Speaking of which, this is my new Airborne Redhead. Brilliant. While I am not really sure how much use this throwing axe will receive unless I move to the countryside, I have to admit that this is an intensely cool object. As a small man, the axe feels solid and like a tool that will probably find more use than I expect. This particular piece will also serve as a superb photographic prop; the colour and the size make it perfect for portraiture.
Next up is the khukri knife made in Nepal for BCX…unbelievable. As a chef, I have a real appreciation for well-made knives, and this is one wicked piece of craftsmanship. While not a Japanese sashimi knife, it is equivalent in its workmanship and handling in one’s hand. If I had to rely on one tool should society ever crumble, out on a camping trip or to chop up an animal carcass for food, then this is what I would hold on to for dear life. In reality, this is a bush knife, and it makes me just want to head out into deep woods for a few weeks to run it through the paces. So yeah…bring on the end of civilization, because I am now ready. But seriously, these are beautiful pieces of functional art and craftsmanship that I feel fortunate to now own.

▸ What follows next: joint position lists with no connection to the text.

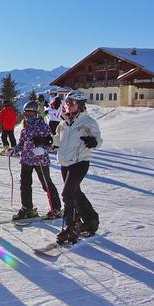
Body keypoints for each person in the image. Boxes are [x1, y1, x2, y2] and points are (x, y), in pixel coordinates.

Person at [52, 90, 102, 245]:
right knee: (75, 193)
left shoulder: (88, 122)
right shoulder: (64, 122)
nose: (68, 105)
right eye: (66, 102)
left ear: (80, 105)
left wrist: (92, 142)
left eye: (71, 103)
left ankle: (71, 227)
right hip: (65, 162)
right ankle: (91, 220)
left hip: (80, 162)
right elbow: (57, 141)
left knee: (67, 194)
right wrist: (47, 140)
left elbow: (98, 139)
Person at [9, 100, 61, 220]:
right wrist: (14, 150)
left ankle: (56, 208)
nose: (28, 115)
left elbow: (50, 142)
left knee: (46, 184)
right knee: (25, 184)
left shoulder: (43, 126)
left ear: (36, 113)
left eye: (31, 113)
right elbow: (22, 144)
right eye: (26, 113)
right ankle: (27, 208)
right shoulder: (24, 128)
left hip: (40, 160)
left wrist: (43, 147)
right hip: (26, 160)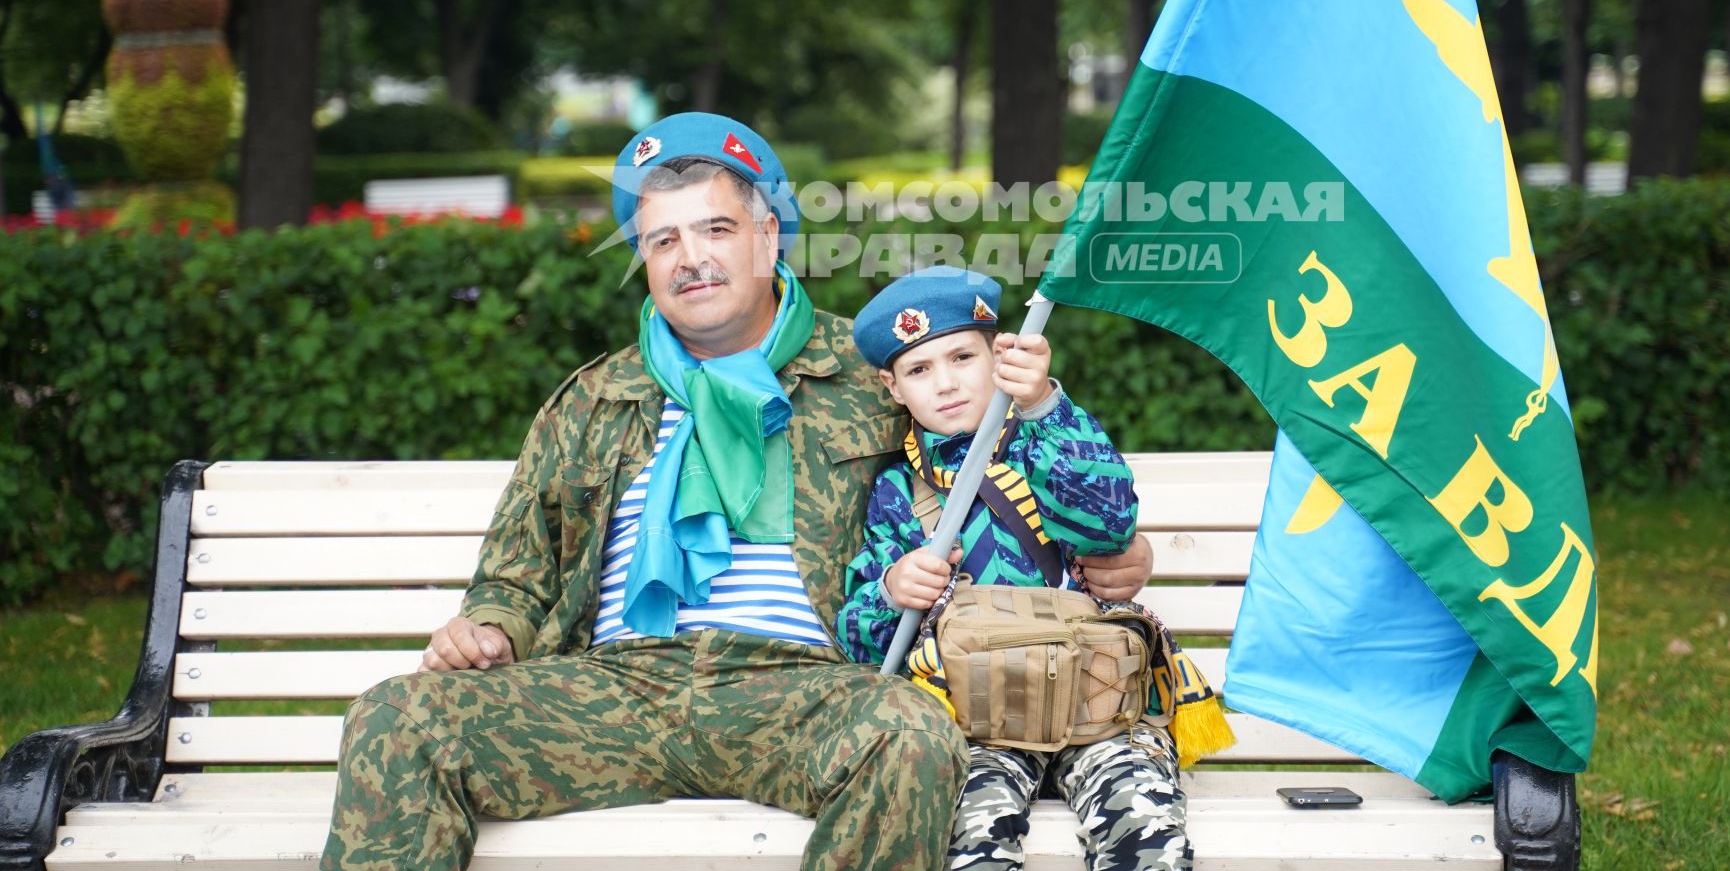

The paddle photographs are awaiting approval, but they should be featured either on this blog or the BCX Tumblr site sooner rather than later. Again, each of these paddles is a work to behold, but then use. The walnut, birds-eye maple, cherry [I think] and maple are distinct and done in two styles. I can only image the response when these hit the market. Despite the challenge of photographing each piece of wood, I could sense the special nature of each paddle. The call to use them was intense and poignant. Sadly, no canoe in the Tip Top Lofts. Now I just need to figure out where all of the half-naked models went to…never mind.